(Provided information begins)

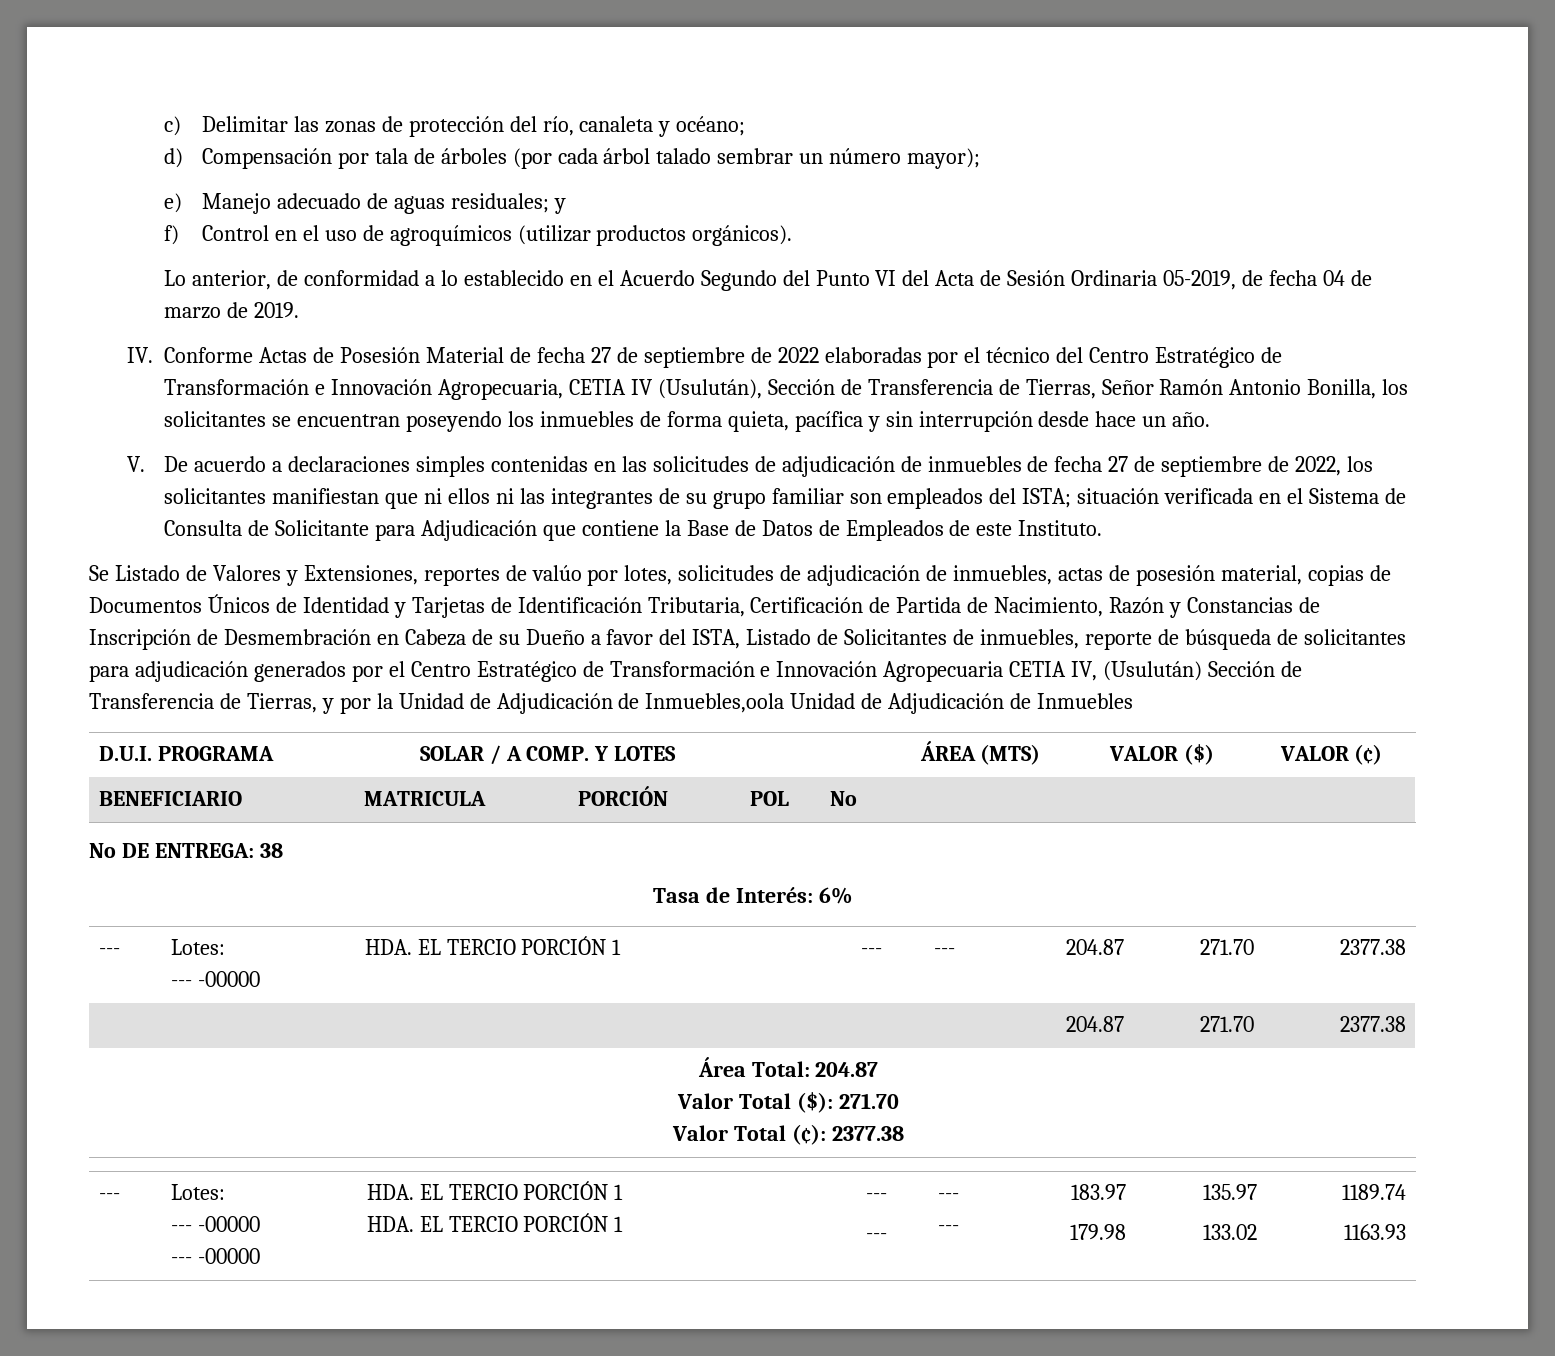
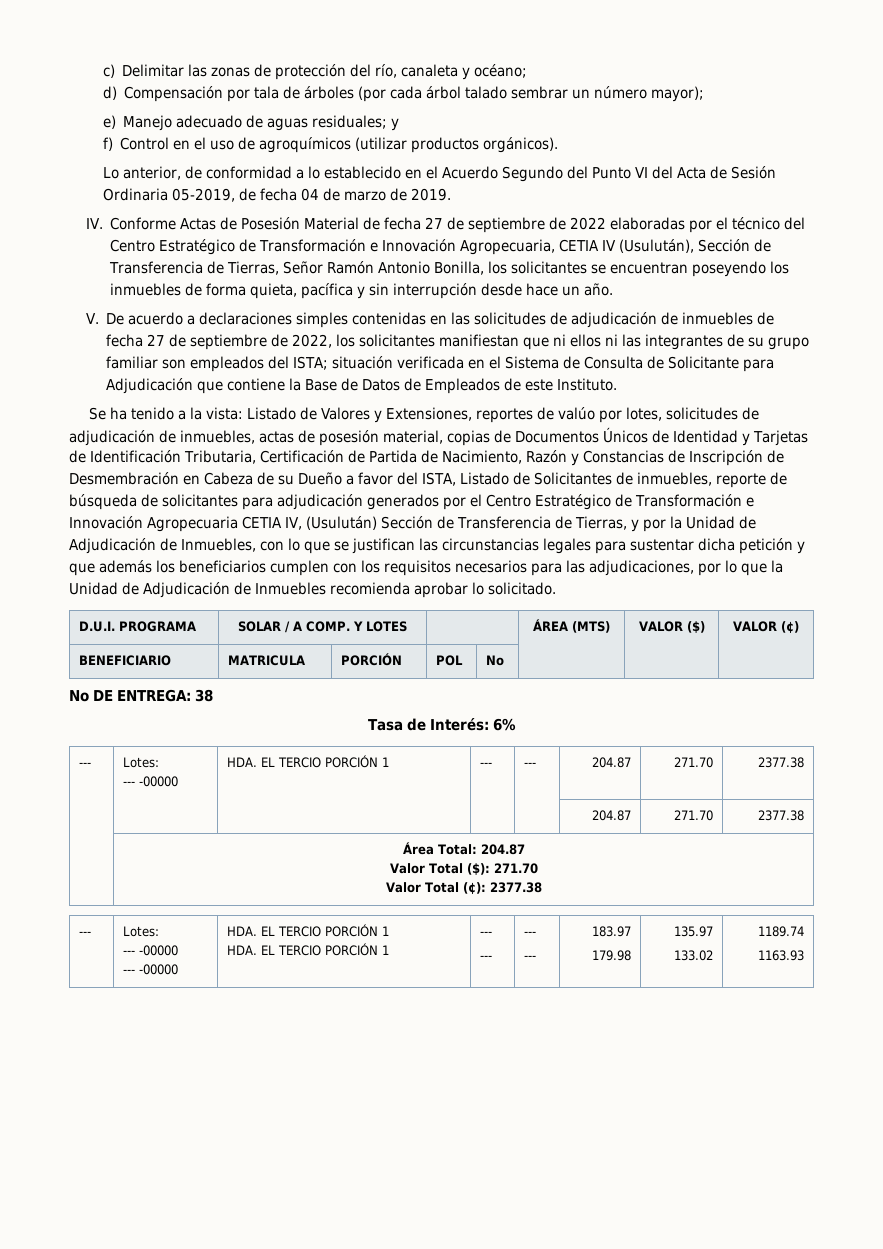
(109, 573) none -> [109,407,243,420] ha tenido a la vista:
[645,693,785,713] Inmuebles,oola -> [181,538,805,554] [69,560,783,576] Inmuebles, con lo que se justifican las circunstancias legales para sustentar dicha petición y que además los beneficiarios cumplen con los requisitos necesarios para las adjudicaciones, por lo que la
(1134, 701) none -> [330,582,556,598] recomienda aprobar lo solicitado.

(Provided information ends)
(Provided information begins)

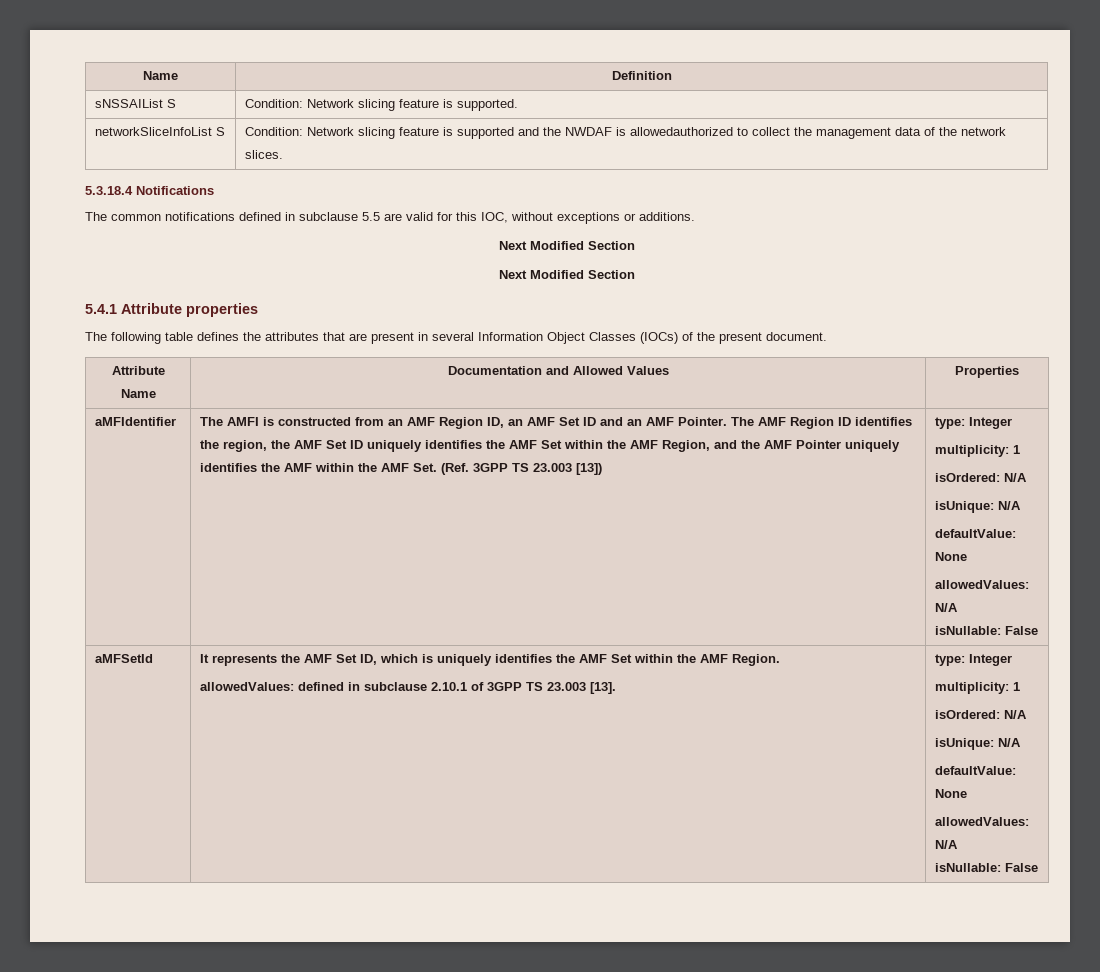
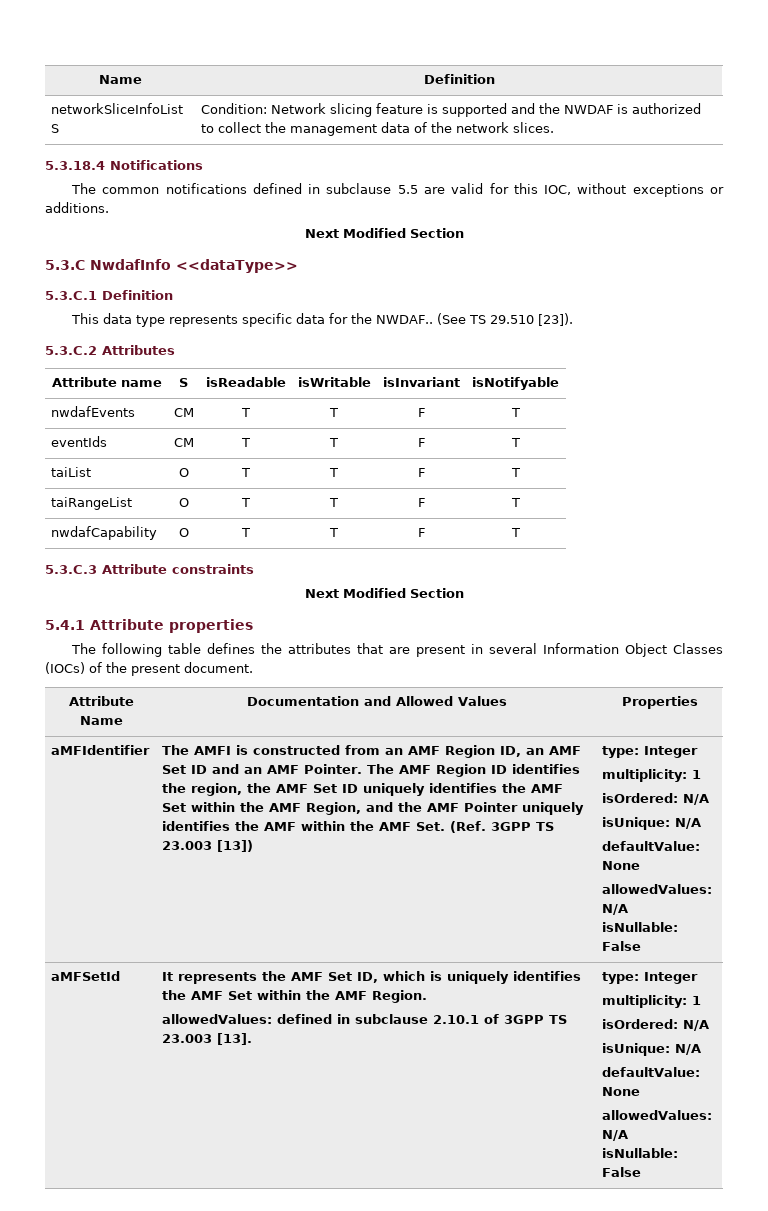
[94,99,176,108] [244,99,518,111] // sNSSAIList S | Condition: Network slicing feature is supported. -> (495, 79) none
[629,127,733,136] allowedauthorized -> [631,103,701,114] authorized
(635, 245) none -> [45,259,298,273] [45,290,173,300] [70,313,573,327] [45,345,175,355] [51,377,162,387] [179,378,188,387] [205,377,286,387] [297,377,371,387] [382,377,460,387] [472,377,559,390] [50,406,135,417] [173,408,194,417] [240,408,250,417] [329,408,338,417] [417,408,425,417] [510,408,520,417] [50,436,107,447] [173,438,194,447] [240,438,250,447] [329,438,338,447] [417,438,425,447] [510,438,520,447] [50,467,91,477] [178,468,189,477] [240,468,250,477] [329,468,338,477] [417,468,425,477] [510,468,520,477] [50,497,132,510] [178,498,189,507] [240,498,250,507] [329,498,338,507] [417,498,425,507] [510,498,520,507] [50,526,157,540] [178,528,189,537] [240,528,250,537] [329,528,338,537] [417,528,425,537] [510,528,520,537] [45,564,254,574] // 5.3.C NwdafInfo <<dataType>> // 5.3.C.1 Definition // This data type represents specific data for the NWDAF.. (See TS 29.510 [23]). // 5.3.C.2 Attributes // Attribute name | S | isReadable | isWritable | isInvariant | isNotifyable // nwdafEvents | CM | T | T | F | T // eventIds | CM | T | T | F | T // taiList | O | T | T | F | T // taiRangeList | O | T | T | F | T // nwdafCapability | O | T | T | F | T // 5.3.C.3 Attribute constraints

(Provided information ends)

→ **Task**
From the listing above, output exactly the run of lines that starts with the line containing "(109, 573) none" and ends with the line containing "(1134, 701) none".

→ **Solution for this task**
(109, 573) none -> [109,407,243,420] ha tenido a la vista:
[645,693,785,713] Inmuebles,oola -> [181,538,805,554] [69,560,783,576] Inmuebles, con lo que se justifican las circunstancias legales para sustentar dicha petición y que además los beneficiarios cumplen con los requisitos necesarios para las adjudicaciones, por lo que la
(1134, 701) none -> [330,582,556,598] recomienda aprobar lo solicitado.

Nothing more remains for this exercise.